Grocery warehouse workers stage one-day strike
Warehouse workers in Woodbridge, New Jersey, staged a one-day unfair labor practice strike against Grocery Haulers, Inc., charging the company has not bargained with Teamsters Local 863. Workers have gone without a contract for 10 months.
Some 200 Teamsters members and their supporters also held a demonstration outside of Great Atlantic & Pacific Tea Company, which contracts with Grocery Haulers.
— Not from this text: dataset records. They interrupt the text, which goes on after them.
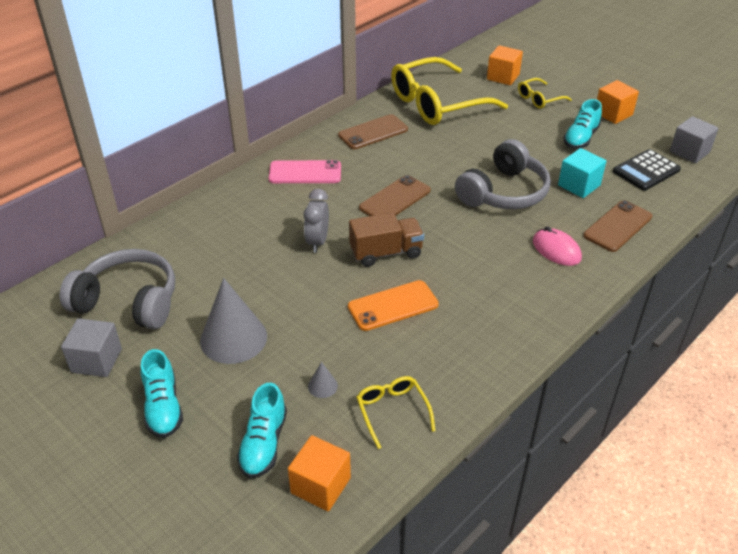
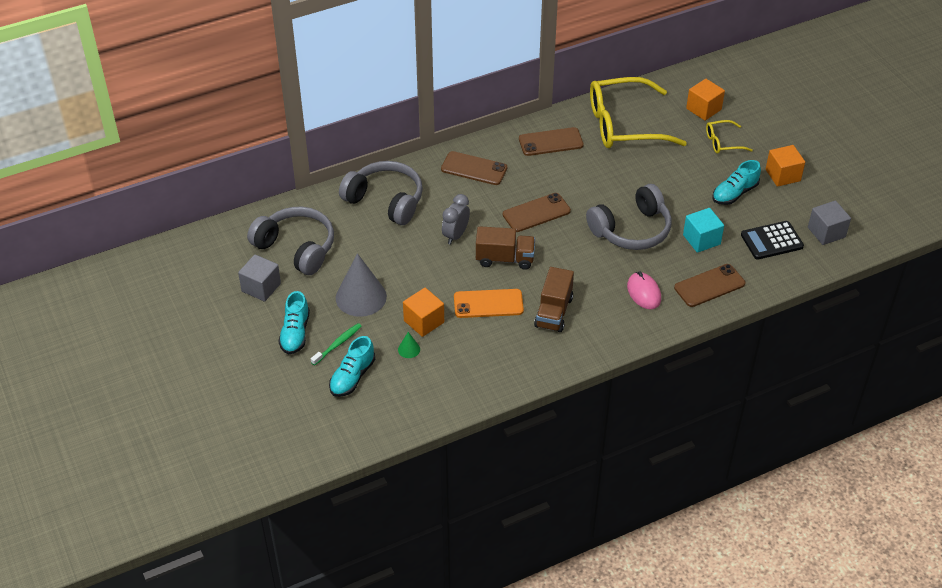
camera: 20 degrees right, 5 degrees up
pink phone [269,160,341,183] -> brown phone [441,151,507,185]
orange cube [288,435,351,511] -> orange cube moved to [403,288,444,337]
grey cone [308,362,338,398] -> green cone [398,332,420,358]
yellow glasses [356,376,435,449] -> none
none -> green toothbrush [311,323,362,366]
none -> grey headphones [339,161,423,225]
none -> brown truck [534,267,574,332]

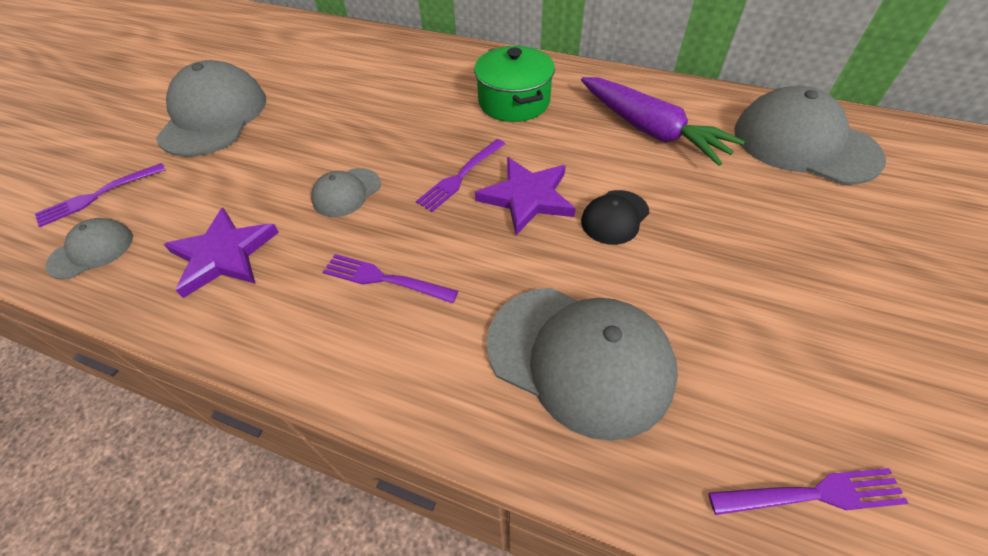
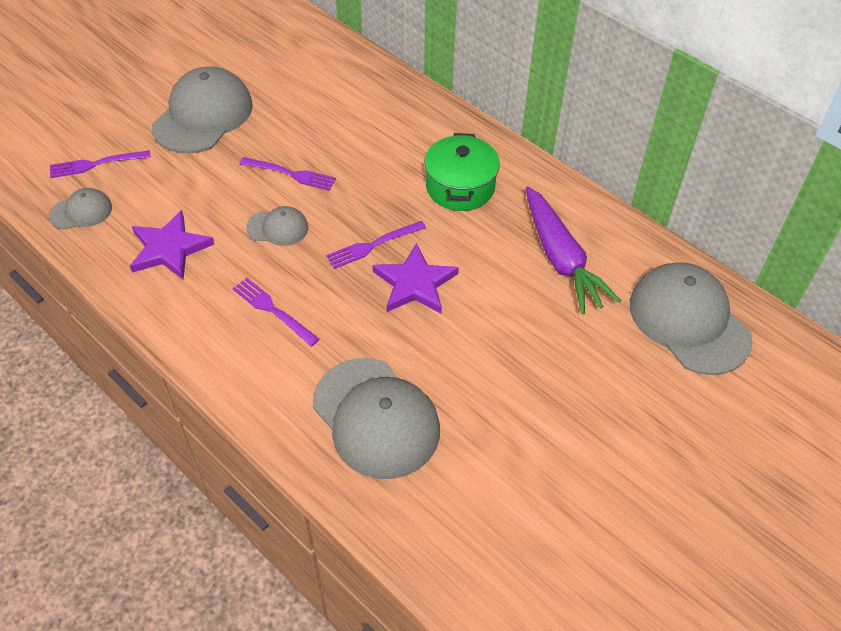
camera: 20 degrees right, 0 degrees up
grey cap [311,168,381,217] -> grey cap turned 150 degrees counterclockwise [246,206,308,246]
black cap [581,190,650,245] -> none
purple fork [708,468,908,515] -> purple fork moved to [240,157,336,191]

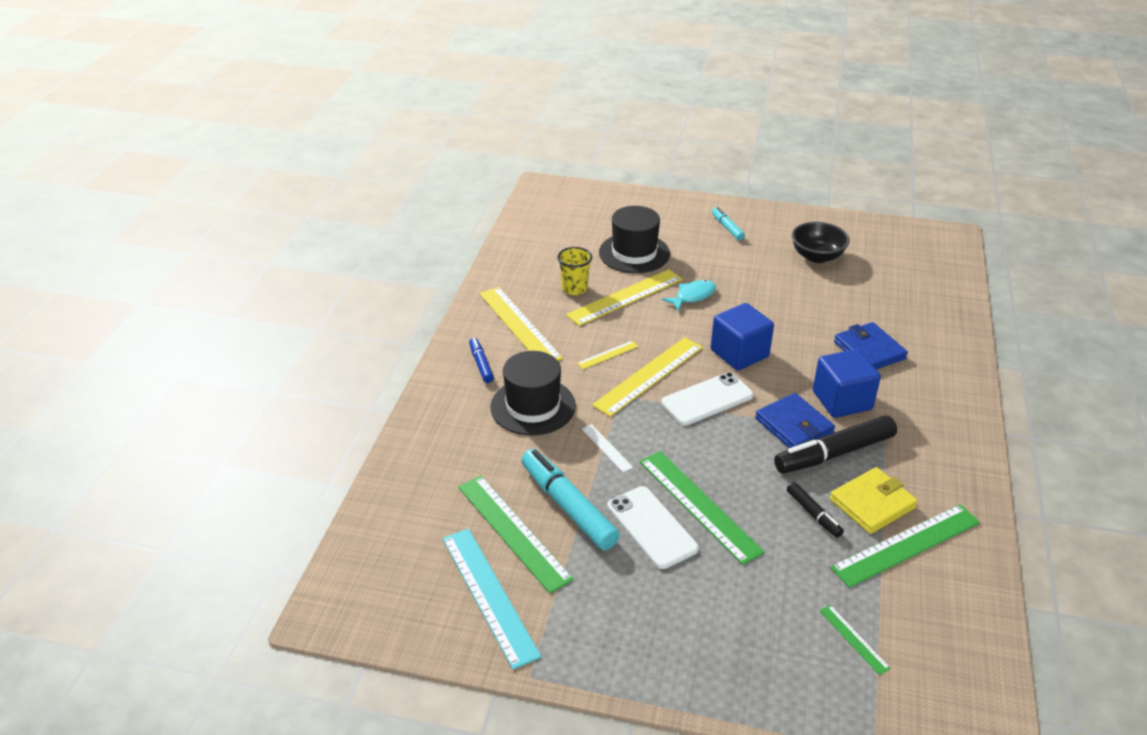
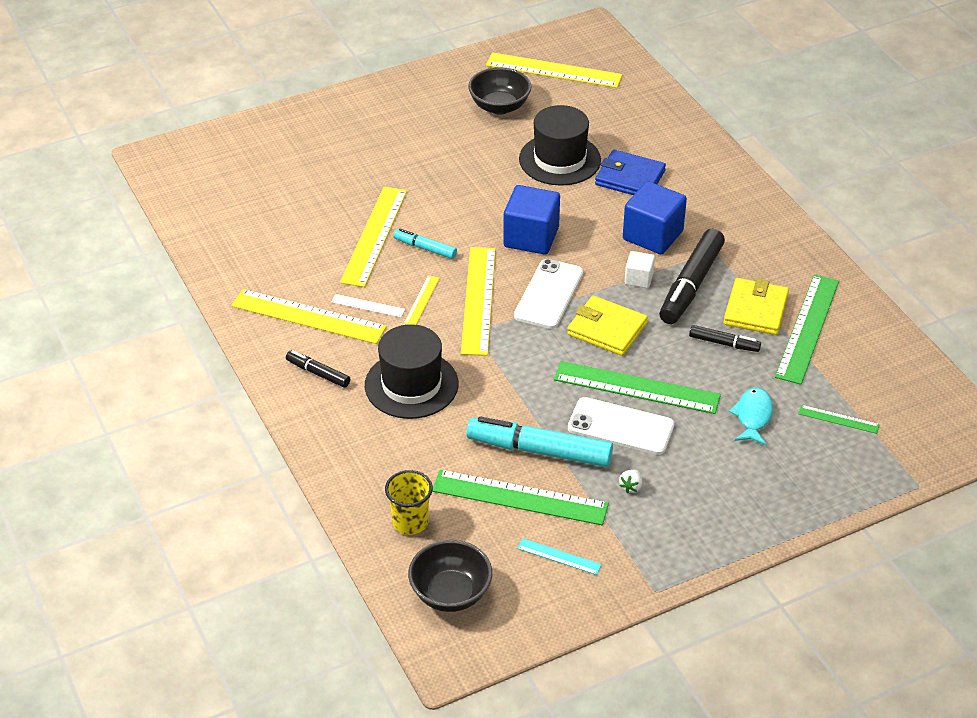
camera: 40 degrees left, 5 degrees up
turquoise ruler [442,528,541,669] -> turquoise ruler [517,538,602,575], size x0.47
blue marker [469,338,494,383] -> black marker [286,350,350,388]
yellow cup [557,247,592,295] -> yellow cup moved to [385,470,433,535]
white ruler [582,424,633,472] -> white ruler moved to [331,294,405,317]
black hat [599,206,670,273] -> black hat moved to [519,105,601,186]
turquoise fish [662,280,716,312] -> turquoise fish moved to [729,387,773,445]
turquoise marker [712,207,745,241] -> turquoise marker moved to [394,229,457,259]
blue wallet [755,393,835,448] -> white cube [625,251,655,288]
none -> black bowl [408,540,492,612]
none -> yellow ruler [486,52,622,88]
none -> yellow wallet [567,295,648,356]
none -> white strawberry [619,470,642,493]

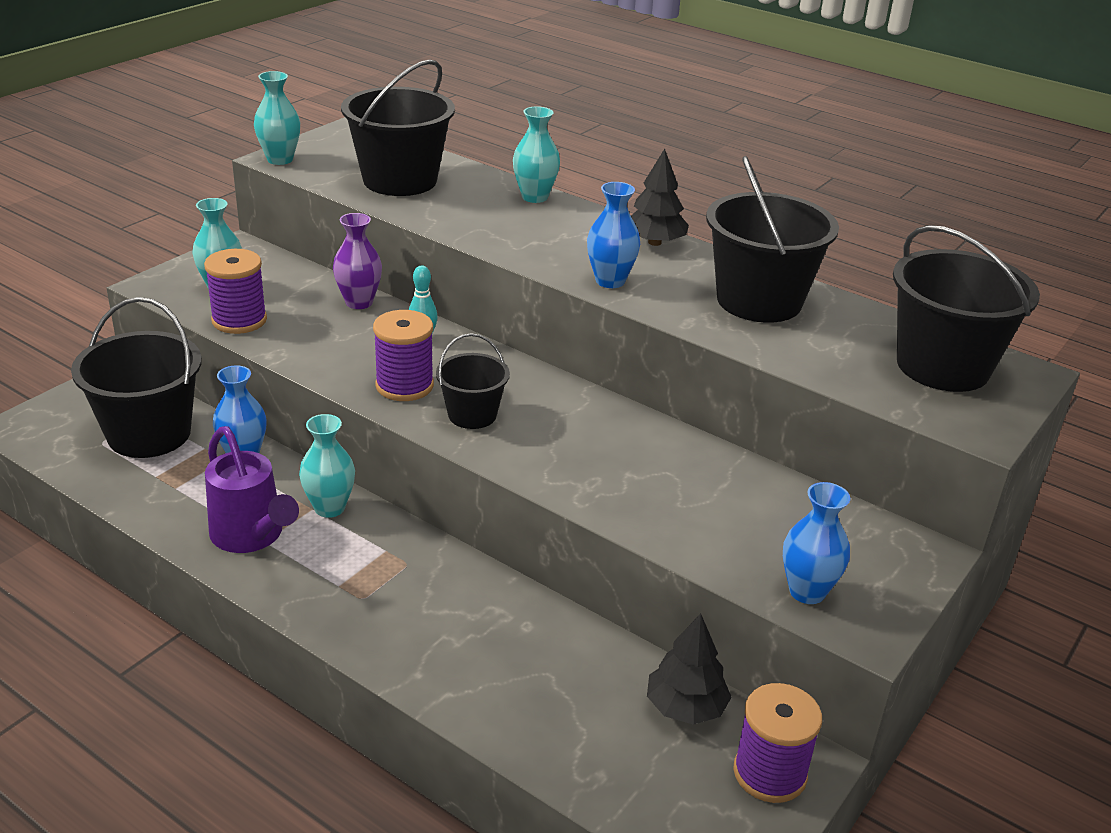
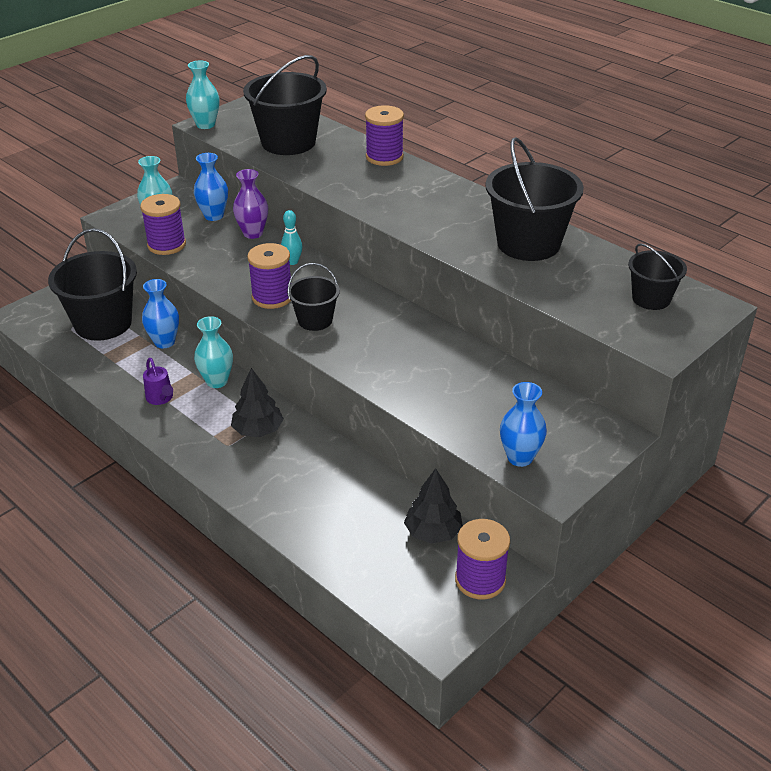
camera: 10 degrees right, 5 degrees up
purple watering can [205,426,299,553] -> purple watering can [143,358,173,405], size x0.55
turquoise vase [513,106,560,203] -> purple spool [365,105,404,166]
blue vase [587,182,640,288] -> blue vase moved to [194,153,228,221]
black tree [631,149,689,246] -> black tree moved to [231,368,284,437]
black bucket [893,225,1040,392] -> black bucket [628,243,687,310], size x0.56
Demonstrators also charged that Great Atlantic & Pacific Tea Company’s parent, New Hampshire-based C&S is planning to move some 1,500 warehousing jobs out of New Jersey and run non-union operations from Pennsylvania, Massachusetts and Connecticut.
Toronto hotel workers strike
After months of one-day actions arranged by their union, 500 workers at the Delta Chelsea hotel in downtown Toronto went on strike Oct 27, though even this has been limited in advance by the union to a two-week walkout.
Stating that “our plan is not to disrupt the hotel any longer than we have to” the leadership of Local 75 Unite Here has only reluctantly called this strike despite the fact that workers have been without a contract since February and voted last July for strike action.
According to reports there has been no progress for months in negotiations over outstanding issues such as job security, workplace safety and wages.
Strike by workers in Manitoba municipality
Thirty-three workers in the Rural Municipality of St. Clements north of Winnipeg, Manitoba, went on strike October 25 after rejecting the latest contract offer by 92 percent.
Striking workers are represented by the International Union of Operating Engineers and include public works and office staff, who voted overwhelmingly for strike action at the end of September. The union had been asking for a 3 percent wage increase but were only offered 1.5 in a new four year deal, although that reportedly was raised to 2.5 percent on the eve of the strike when the union offered to give up two days of leave.
Municipality administrators have said they will maintain affected services such as waste transfer and water treatment using non-unionized staff.